As a show of solidarity in the lead up to Cancun, a Mediterranean Climate Change Initiative (MCCI) was launched in the coastal town of Vouliagmeni, near Athens this past week. Fifteen member countries signed a declaration that binds them to work together on climate change. To take this initiative forward, an expert group is to meet in Malta in the coming months─it will be followed by a second MCCI event in Turkey.
Such solidarity is important. While not among the worse polluters in the world, the Mediterranean countries face an increase of four degrees in average temperature, and a 70% drop in precipitation in the coming years.

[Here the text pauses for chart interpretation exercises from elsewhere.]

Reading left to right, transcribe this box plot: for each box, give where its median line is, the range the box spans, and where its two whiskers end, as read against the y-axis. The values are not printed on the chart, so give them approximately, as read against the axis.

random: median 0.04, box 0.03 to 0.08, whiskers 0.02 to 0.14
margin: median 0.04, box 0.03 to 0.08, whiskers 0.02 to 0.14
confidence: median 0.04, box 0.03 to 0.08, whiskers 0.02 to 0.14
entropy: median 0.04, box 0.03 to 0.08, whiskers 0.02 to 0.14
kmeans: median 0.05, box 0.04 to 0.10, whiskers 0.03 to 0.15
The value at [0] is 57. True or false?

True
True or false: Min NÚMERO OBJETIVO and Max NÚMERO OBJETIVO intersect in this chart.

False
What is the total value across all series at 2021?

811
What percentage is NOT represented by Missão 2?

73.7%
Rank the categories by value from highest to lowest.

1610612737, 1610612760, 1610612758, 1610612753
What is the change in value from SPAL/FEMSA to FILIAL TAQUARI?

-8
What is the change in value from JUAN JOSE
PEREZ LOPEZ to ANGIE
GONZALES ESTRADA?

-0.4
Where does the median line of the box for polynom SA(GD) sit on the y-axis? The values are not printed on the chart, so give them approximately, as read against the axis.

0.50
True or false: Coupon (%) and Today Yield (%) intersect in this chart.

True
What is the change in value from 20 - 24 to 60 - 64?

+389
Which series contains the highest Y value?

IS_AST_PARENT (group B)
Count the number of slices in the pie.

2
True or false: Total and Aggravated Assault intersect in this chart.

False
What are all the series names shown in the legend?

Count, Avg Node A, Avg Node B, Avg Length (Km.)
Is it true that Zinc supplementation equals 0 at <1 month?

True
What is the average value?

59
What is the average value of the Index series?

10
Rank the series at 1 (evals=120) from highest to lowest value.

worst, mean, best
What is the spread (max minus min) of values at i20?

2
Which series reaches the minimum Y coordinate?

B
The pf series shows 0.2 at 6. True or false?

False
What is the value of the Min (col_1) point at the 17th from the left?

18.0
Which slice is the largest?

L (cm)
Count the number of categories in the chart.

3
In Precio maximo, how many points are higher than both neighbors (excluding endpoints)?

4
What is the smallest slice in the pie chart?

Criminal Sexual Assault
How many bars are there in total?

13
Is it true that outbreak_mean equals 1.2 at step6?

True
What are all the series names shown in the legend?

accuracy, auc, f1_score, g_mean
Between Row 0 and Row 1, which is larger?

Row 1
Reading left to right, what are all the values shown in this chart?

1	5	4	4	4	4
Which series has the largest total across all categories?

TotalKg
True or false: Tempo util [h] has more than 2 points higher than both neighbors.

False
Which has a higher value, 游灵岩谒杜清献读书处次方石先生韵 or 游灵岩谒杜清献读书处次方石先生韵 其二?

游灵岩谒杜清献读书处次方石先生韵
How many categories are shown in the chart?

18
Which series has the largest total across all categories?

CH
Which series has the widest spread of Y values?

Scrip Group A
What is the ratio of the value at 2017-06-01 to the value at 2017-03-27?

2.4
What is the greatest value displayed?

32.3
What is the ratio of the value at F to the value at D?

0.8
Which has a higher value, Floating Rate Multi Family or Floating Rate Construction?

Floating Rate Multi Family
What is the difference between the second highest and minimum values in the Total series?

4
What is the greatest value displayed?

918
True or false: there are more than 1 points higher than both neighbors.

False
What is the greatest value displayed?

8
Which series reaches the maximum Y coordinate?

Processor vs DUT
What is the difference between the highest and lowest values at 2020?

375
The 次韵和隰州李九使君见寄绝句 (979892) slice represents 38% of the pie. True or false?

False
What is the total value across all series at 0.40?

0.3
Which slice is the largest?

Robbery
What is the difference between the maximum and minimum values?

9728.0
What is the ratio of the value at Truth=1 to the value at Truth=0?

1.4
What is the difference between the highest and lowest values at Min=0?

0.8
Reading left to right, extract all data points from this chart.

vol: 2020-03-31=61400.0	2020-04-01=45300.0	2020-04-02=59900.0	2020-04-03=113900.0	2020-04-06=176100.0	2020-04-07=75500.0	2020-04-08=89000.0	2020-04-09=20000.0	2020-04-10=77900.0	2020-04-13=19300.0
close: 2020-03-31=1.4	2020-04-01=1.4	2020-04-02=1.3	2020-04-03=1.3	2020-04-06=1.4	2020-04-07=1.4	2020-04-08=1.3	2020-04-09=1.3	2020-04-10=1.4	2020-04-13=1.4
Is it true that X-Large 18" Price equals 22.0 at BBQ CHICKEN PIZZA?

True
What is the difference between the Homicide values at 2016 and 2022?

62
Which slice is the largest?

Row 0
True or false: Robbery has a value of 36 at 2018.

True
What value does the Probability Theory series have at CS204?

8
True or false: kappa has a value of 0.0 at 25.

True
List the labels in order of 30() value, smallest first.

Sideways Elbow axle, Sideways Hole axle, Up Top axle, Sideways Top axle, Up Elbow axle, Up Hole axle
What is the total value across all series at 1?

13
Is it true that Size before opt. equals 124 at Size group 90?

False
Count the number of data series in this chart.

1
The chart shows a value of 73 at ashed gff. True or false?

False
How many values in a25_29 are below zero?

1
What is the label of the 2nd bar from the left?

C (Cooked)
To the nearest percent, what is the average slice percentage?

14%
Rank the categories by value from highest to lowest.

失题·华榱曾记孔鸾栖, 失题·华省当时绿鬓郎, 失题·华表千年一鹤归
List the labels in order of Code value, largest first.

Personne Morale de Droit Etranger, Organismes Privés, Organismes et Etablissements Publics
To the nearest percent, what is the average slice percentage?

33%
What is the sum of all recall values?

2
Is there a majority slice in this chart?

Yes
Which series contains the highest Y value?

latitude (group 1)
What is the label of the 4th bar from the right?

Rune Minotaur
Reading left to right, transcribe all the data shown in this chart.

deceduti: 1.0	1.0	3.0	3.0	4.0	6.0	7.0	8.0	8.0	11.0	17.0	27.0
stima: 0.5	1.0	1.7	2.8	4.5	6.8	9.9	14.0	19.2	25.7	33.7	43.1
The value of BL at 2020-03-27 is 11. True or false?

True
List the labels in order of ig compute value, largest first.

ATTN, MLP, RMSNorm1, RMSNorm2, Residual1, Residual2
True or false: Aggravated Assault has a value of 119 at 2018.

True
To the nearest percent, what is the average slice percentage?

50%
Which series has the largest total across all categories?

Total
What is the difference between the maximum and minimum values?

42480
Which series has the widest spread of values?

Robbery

I participated in this event and shared the World Bank’s position and perspective. I was struck by the high level of commitment and the cooperative spirit of the host of the meeting; Greek Prime Minister George Papandreou, was joined by the Turkish Prime Minister, Recep Tayyip Erdogan, the Palestinian Prime Minister Salam Fayad, Malta’s Premier Lawrence Gonzi, and other representatives of the Mediterranean countries.
This initiative , in some sense, is an historic event. Abandoning political differences, the Prime Ministerial commitments and the time devoted to provide national and regional perspectives, is commendable.
Delegates echoed the broad consensus regarding the magnitude and severity of the climate change problem and the cross border implications of the environmental degradation it will cause. A recent World Bank study has shown that warming in the Middle East region is about 50% higher than average global warming. Many of the largest cities in the region are located on the coast and are vulnerable to both sea-level rise and increases in extreme weather events─particularly Bahrain, Egypt, Kuwait, Morocco, Qatar, Tunisia, and the UAE.
Delegates shared their experiences and efforts. Prime Minister Papandreou stated that about 45 billion Euros for green infrastructure investments are expected in Greece by 2015.
The Mediterranean Climate Change Initiative is timely. While the International Community struggles for a global deal on climate change, there is a lot that can be done around the world and in the Mediterranean. Over the 2005-2010 period, the World Bank has devoted over half of its funding within the Bank’s Middle East and North Africa (MENA) region, to climate-relevant sectors, to help the adaptation and mitigation agenda. Under adaptation, the World Bank is working to promote low-carbon water desalination and reuse of wastewater by applying experiences gained in the Gulf Cooperation Council (GCC) countries in the region among others.
The potential for mitigation in the region is high, as MENA, despite its large fossil fuel potential, has large tracts of land ideally suited to tap solar and wind power. Regional concentrated solar power (CSP) programs intend to accelerate the global adoption of this technology by utilizing the unique characteristics of the MENA region—ample sun and proximity to high paying markets in Europe where demand for green electricity is growing. To facilitate trade in “green electricity,” the EU, and others are being tapped to both launch countrywide CSP projects and to nurture regional cooperation for establishing suitable grid interconnections.
Regional cooperation, through the sharing of knowledge, technology and innovation, both at the North-South and South-South levels, will facilitate cost effective adaptation and will promote mitigation and green business opportunities. The reality is, the MCCI was borne out of a need to collaborate to face both, the threats and opportunities that climate change presents to the region. As George Papandreou said, “Threats unite us” and success will depend on carrying this political commitment to the next logical step─action and implementation.